Four years ago I said I’d be over the Moon had he won. In October 2010, when Llosa did finally scoop the Prize, I was screaming with joy and pride for some 5 minutes. As Rory Carroll reports for The Guardian, even the novelist himself thought the news was a joke. And I find it truly auspicious that so many wonderful things had happened on the same day: the Russians won the Prize, and a favourite author of a Russian writer won the Prize.

Now, the Russian writer and the author of this blog was told in the morning that she accomplished a lot for her age. If I think about it I shall agree, but I don’t feel like I did enough; and this also hints at how much I will do in the next few years. Yet I’d be nowhere had it not been for people whose examples I chose to follow. These figures don’t dominate me, and I’m not a slave to their success or status; but they DO inspire me, force me how to push the envelope, and uncover, help me me see, the possibilities in my own life. As far as Literature goes they are:

William Somerset Maugham – for insights into the life of the Artist;
Kurt Vonnegut – for “telegraphic” style and the study of war;
Mario Vargas Llosa – for “cinematographic” style and the study of an evolving human character;
Pascal Quignard – for the erudition, hard to find in a contemporary author;
Romain Gary – for maintaining several preoccupations alongside the writing career, and winning the Goncour Prix twice;
Mikhail Bulgakov – for setting the example of how to adapt himself to the stage.

These names stand out, as far as I am concerned. These people’s output has been immense. Their influence on Literature and other arts has been critical. They were all “adaptable” and sometimes even were directors or scriptwriters.
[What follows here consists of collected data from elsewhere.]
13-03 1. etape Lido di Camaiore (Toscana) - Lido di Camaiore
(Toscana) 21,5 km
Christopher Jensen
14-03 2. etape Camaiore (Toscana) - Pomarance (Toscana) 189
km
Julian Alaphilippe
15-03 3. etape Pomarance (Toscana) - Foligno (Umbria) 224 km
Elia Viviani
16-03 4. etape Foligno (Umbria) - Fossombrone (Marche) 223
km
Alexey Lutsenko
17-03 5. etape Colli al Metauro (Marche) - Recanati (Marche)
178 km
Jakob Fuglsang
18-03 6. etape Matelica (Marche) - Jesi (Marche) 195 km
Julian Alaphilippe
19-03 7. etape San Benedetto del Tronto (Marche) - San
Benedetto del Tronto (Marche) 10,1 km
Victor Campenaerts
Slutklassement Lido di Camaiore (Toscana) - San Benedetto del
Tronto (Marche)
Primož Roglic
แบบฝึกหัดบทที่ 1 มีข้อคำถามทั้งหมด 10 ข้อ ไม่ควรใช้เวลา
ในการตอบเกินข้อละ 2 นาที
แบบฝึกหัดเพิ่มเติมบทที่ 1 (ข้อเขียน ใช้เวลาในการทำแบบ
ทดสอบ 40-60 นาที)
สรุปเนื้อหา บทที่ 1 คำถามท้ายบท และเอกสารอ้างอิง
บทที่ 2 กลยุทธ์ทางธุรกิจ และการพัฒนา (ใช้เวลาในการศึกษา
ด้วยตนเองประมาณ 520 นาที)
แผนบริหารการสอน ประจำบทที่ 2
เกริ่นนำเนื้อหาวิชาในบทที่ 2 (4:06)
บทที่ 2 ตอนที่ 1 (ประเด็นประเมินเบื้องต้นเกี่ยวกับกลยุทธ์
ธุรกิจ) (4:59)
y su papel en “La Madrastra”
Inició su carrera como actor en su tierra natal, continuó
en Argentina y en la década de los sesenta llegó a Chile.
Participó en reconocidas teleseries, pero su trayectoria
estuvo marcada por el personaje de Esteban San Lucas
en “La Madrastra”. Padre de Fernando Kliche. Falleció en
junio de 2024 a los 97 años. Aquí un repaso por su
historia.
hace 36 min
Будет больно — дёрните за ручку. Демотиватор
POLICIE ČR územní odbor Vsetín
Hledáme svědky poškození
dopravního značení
Their input into their profession was huge as far as knowledge is concerned, and they all have been included in the world affairs. For the record, Maugham and Gary were both diplomats, while Vargas Llosa even ran for presidency.

Lastly, they were all successful. We often fall into this trap of eulogising and admiring the genuines who live poorly, never receive public praise, and maybe die before they hit 25. There is nothing wrong with genuises, but what about our mindset? If every genuis dies before 25, what becomes to the race of genuises? And it’s hard to create on an empty stomach. Besides, in reality nobody likes poor artists because poverty equals failure.

You can see why I am so ecstatic for Vargas Llosa. But I have to say that Romain Gary (who died a week before I was born) still poses the biggest challenge. The first time he won the Goncour Prix under his own name; the second time he won it under his pen name. If I do something similar in my career, I will dedicate my prize to him.